By MARC TOPKIN, Times Staff Writer
Published September 27, 2007
Yankees third baseman Alex Rodriguez gets drenched with champaigne in the Yankees locker room after clinching a playoff berth with a 12-4 victory over the Rays at Tropicana Field.
[Dirk Shadd | Times]
Derek Jeter, right, hugs Yankees pitching coach Ron Guidry after the team clinched a playoff berth with a win over the Rays. "This was definitely the hardest. We scuffled there early on. Everyone in here knew we had a good team, we were just playing bad."
ST. PETERSBURG - The Devil Rays see a lot of good things in their future.
But they've had to see a few things over the last few days that are stark reminders of how far they have to go.
Saturday, they watched the Red Sox congregate behind the Tropicana Field mound to celebrate their clinching of a playoff spot. Then Wednesday, after being blasted 12-4, they had to watch the Yankees similarly gather for extended hugs and high-fives - and then head inside the visiting clubhouse for a wild and crazed celebration - to celebrate their inclusion in the postseason field.
"I did not enjoy that at all," Rays centerfielder B.J. Upton said. "It kinda stinks. Overall, we're just tired of seeing people clinch and celebrate on our field. I think it kind of gives us a motive, and something to work for."

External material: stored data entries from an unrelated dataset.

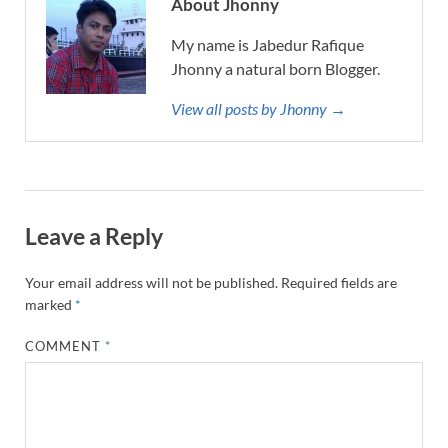
About Jhonny
My name is Jabedur Rafique
Jhonny a natural born Blogger.
View all posts by Jhonny →
Leave a Reply
Your email address will not be published.
Required fields are
marked
*
COMMENT
*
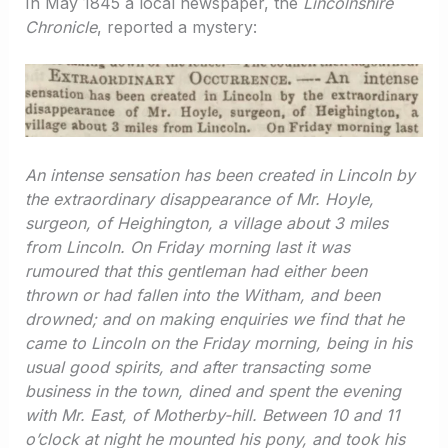
In May 1845 a local newspaper, the
Lincolnshire
Chronicle
, reported a mystery:
An intense sensation has been created in Lincoln by
the extraordinary disappearance of Mr. Hoyle,
surgeon, of Heighington, a village about 3 miles
from Lincoln. On Friday morning last it was
rumoured that this gentleman had either been
thrown or had fallen into the Witham, and been
drowned; and on making enquiries we find that he
came to Lincoln on the Friday morning, being in his
usual good spirits, and after transacting some
business in the town, dined and spent the evening
with Mr. East, of Motherby-hill. Between 10 and 11
o’clock at night he mounted his pony, and took his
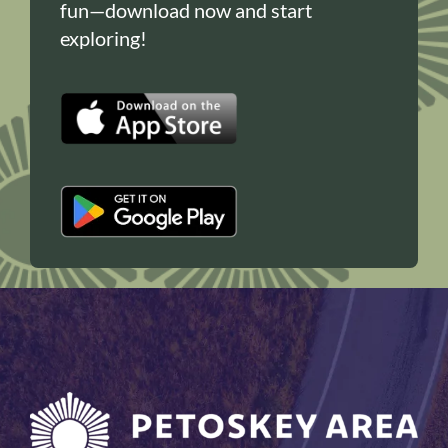
fun—download now and start
exploring!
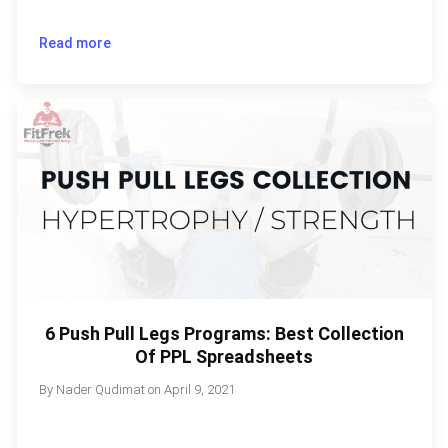
Read more
6 Push Pull Legs Programs: Best Collection
Of PPL Spreadsheets
By
Nader Qudimat
on
April 9, 2021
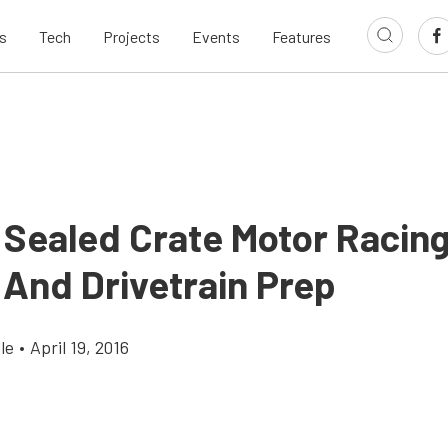
s
Tech
Projects
Events
Features
: Sealed Crate Motor Racin
 And Drivetrain Prep
le
•
April 19, 2016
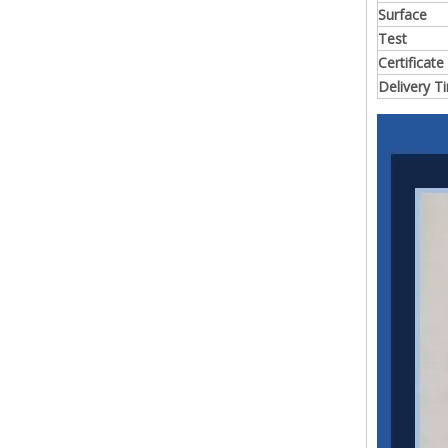
Surface
Test
Certificate
Delivery T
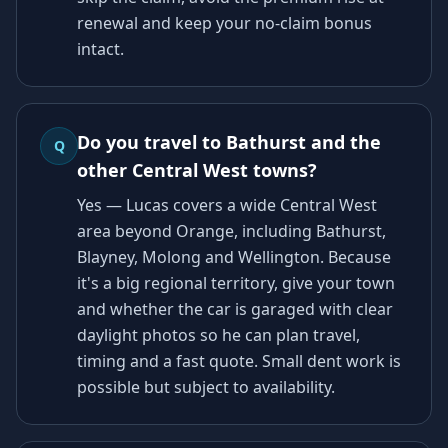
renewal and keep your no-claim bonus
intact.
Do you travel to Bathurst and the
Q
other Central West towns?
Yes — Lucas covers a wide Central West
area beyond Orange, including Bathurst,
Blayney, Molong and Wellington. Because
it's a big regional territory, give your town
and whether the car is garaged with clear
daylight photos so he can plan travel,
timing and a fast quote. Small dent work is
possible but subject to availability.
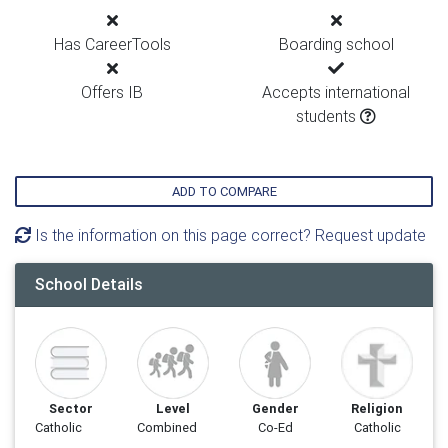
Has CareerTools
Boarding school
Offers IB
Accepts international
students
ADD TO COMPARE
Is the information on this page correct? Request update
School Details
Sector
Level
Gender
Religion
Catholic
Combined
Co-Ed
Catholic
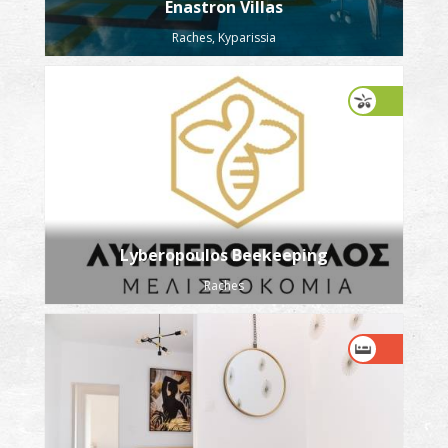
Enastron Villas
Raches, Kyparissia
Lyberopoulos Beekeeping
Raches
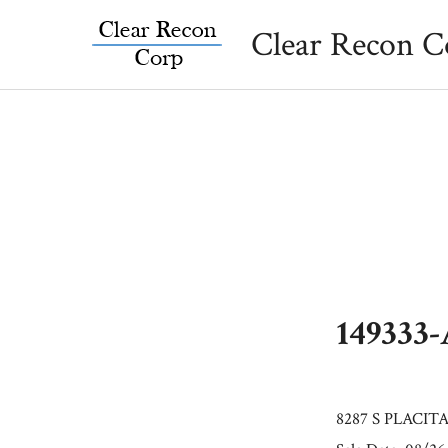
Skip
Clear Recon C
to
content
149333
8287 S PLACIT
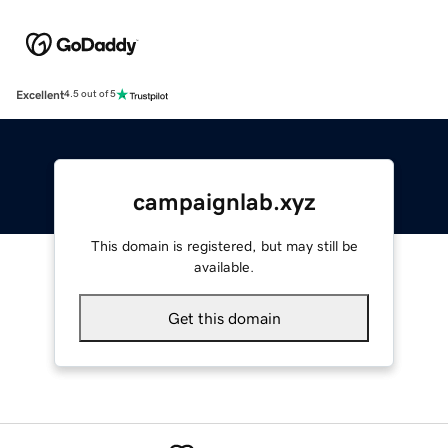
Excellent
4.5 out of 5
campaignlab.xyz
This domain is registered, but may still be
available.
Get this domain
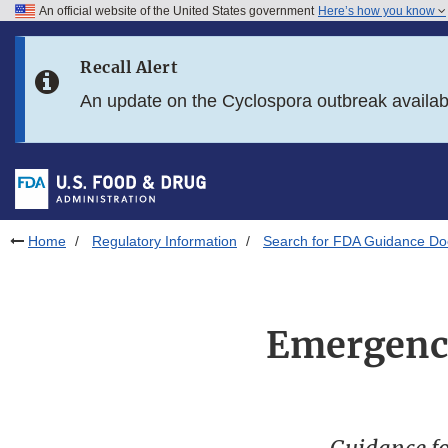
An official website of the United States government
Here’s how you know
Skip to main content
Recall Alert
Skip to FDA Search
An update on the Cyclospora outbreak availa
Skip to in this section menu
Skip to footer links
Home
Regulatory Information
Search for FDA Guidance D
Emergency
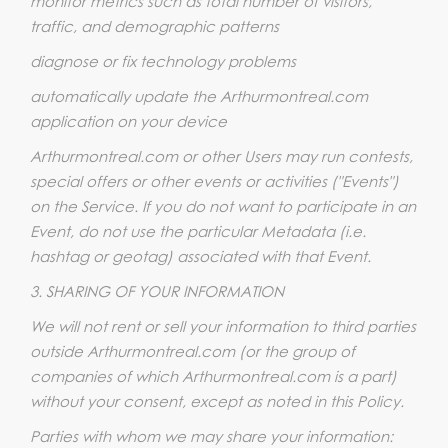
monitor metrics such as total number of visitors,
traffic, and demographic patterns
diagnose or fix technology problems
automatically update the Arthurmontreal.com
application on your device
Arthurmontreal.com or other Users may run contests,
special offers or other events or activities ("Events")
on the Service. If you do not want to participate in an
Event, do not use the particular Metadata (i.e.
hashtag or geotag) associated with that Event.
3. SHARING OF YOUR INFORMATION
We will not rent or sell your information to third parties
outside Arthurmontreal.com (or the group of
companies of which Arthurmontreal.com is a part)
without your consent, except as noted in this Policy.
Parties with whom we may share your information:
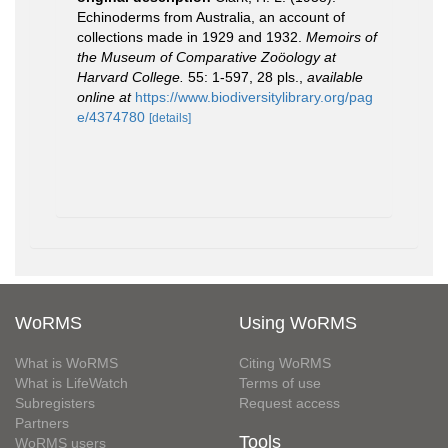
Echinoderms from Australia, an account of
collections made in 1929 and 1932.
Memoirs of
the Museum of Comparative Zoöology at
Harvard College.
55: 1-597, 28 pls.
,
available
online at
https://www.biodiversitylibrary.org/pag
e/4374780
[details]
WoRMS
Using WoRMS
What is WoRMS
Citing WoRMS
What is LifeWatch
Terms of use
Subregisters
Request access
Partners
Tools
WoRMS users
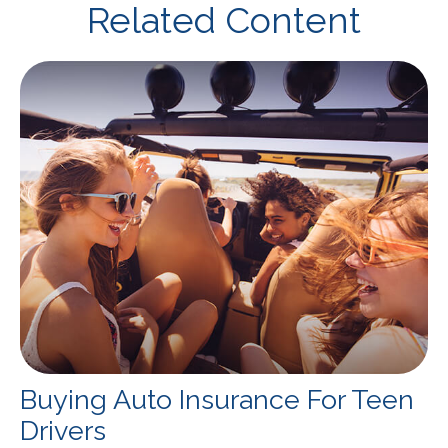
Related Content
Buying Auto Insurance For Teen
Drivers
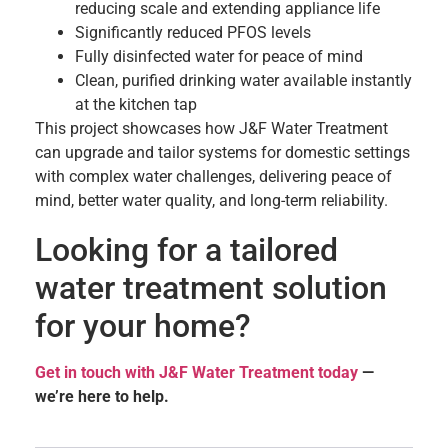
reducing scale and extending appliance life
Significantly reduced PFOS levels
Fully disinfected water for peace of mind
Clean, purified drinking water available instantly
at the kitchen tap
This project showcases how J&F Water Treatment
can upgrade and tailor systems for domestic settings
with complex water challenges, delivering peace of
mind, better water quality, and long-term reliability.
Looking for a tailored
water treatment solution
for your home?
Get in touch with J&F Water Treatment today
—
we’re here to help.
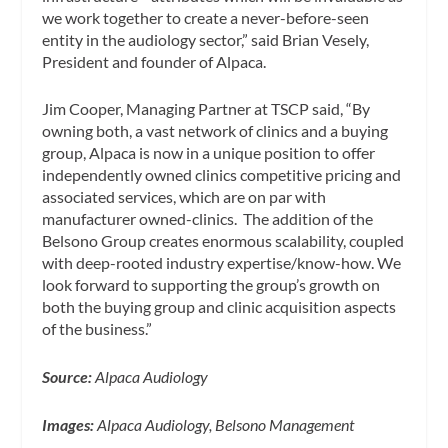
we work together to create a never-before-seen
entity in the audiology sector,” said Brian Vesely,
President and founder of Alpaca.
Jim Cooper, Managing Partner at TSCP said, “By
owning both, a vast network of clinics and a buying
group, Alpaca is now in a unique position to offer
independently owned clinics competitive pricing and
associated services, which are on par with
manufacturer owned-clinics. The addition of the
Belsono Group creates enormous scalability, coupled
with deep-rooted industry expertise/know-how. We
look forward to supporting the group’s growth on
both the buying group and clinic acquisition aspects
of the business.”
Source:
Alpaca Audiology
Images:
Alpaca Audiology, Belsono Management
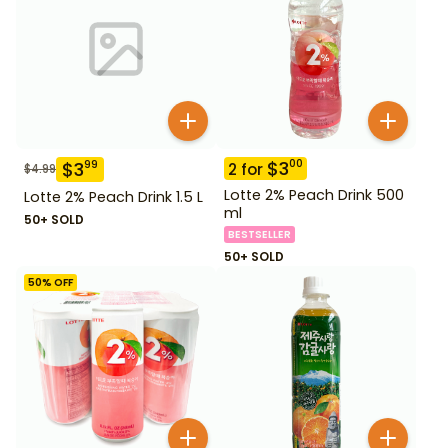
$
3
00
$
3
99
2
for
$
4.99
Lotte 2% Peach Drink 500
Lotte 2% Peach Drink 1.5 L
ml
50+ SOLD
BESTSELLER
50+ SOLD
50
% OFF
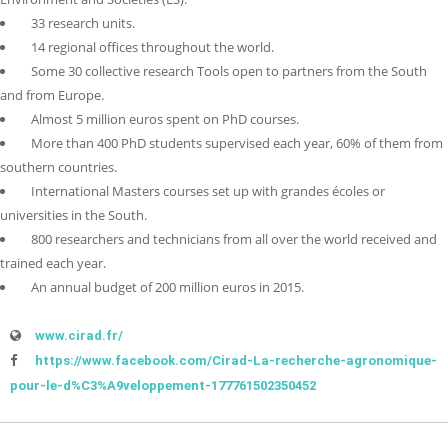
33 research units.
14 regional offices throughout the world.
Some 30 collective research Tools open to partners from the South
and from Europe.
Almost 5 million euros spent on PhD courses.
More than 400 PhD students supervised each year, 60% of them from
southern countries.
International Masters courses set up with grandes écoles or
universities in the South.
800 researchers and technicians from all over the world received and
trained each year.
An annual budget of 200 million euros in 2015.
www.cirad.fr/
https://www.facebook.com/Cirad-La-recherche-agronomique-
pour-le-d%C3%A9veloppement-177761502350452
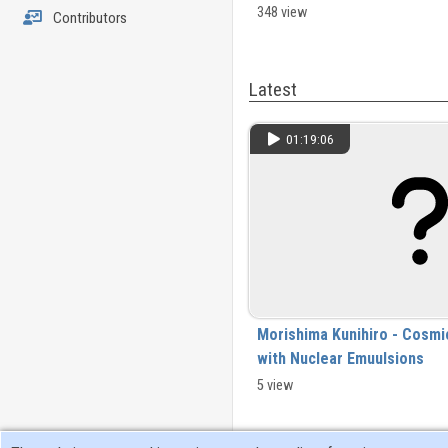
materials_2024-03-26.mp4
348 view
Contributors
Latest
01:19:06
Morishima Kunihiro - Cosmi
with Nuclear Emuulsions
5 view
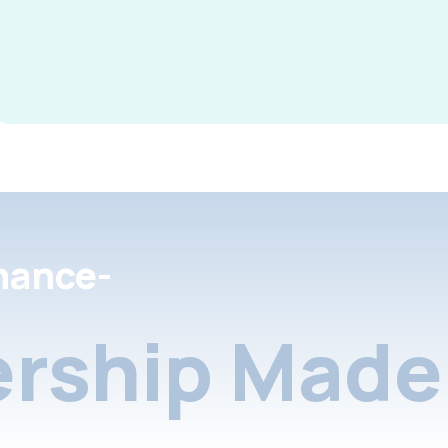
nance-
rship Made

Carlos Pena, who broke the Rays' RBI record with his 118th and notched his Rays record-extending 43rd homer, said he felt the same way walking down the dugout steps.
"Even though it's not fun to watch those guys come in here and clinch here - it was painful to see the Red Sox and painful to see them do it here because we thought we were going to sweep them - what crossed my mind was how soon are we going to be celebrating just like they are," Pena said. "And I think sooner than later."
The Yankees, with principal owner George Steinbrenner watching from a Trop suite, had a lot to celebrate, and did so in a loud and wet way with champagne flying.
Since being 14 1/2 games out and tied with the Rays for last place on May 29, they've gone a major-league-best 70-38 and - even though they likely can't make up the final three games on the first-place Red Sox - felt pretty good about making it to the playoffs for an AL-record 13th straight time.
"We're Lazarus back from the dead," general manager Brian Cashman said. "This is really a heck of an accomplishment for them to do what they did. And now, hopefully, we can keep it going. Our dream is still alive."
Third baseman Alex Rodriguez, between celebratory pours, said the Yankees had a lot to be proud of: "We came through a lot of adversity. A lot of people counted us out."
Captain Derek Jeter said the degree of difficulty made it more special: "This was definitely the hardest. We scuffled there early on. Everyone in here knew we had a good team, we were just playing bad."
Since that May 29 date, the Rays have gone 44-64 and are 65-93 overall, battling to overcome a two-game deficit behind Baltimore to escape a ninth last-place finish in their 10 seasons.
With J.P. Howell career-high nine runs in 42/3 innings an ineffective replacement for shut-down starter James Shields, they were staggered by a seven-run fifth. By night's end, the only things the Rays had to feel good about were Pena's record 118 RBIs - "It's been an unbelievable year for me" - Delmon Young's team rookie-record-tying 184 hits and Justin Ruggiano's first major-league hit.
They certainly didn't enjoy what they saw.
"In your park? Come on, I don't like that," Pena said. "They're drinking Tampa champagne. That's why we don't like it."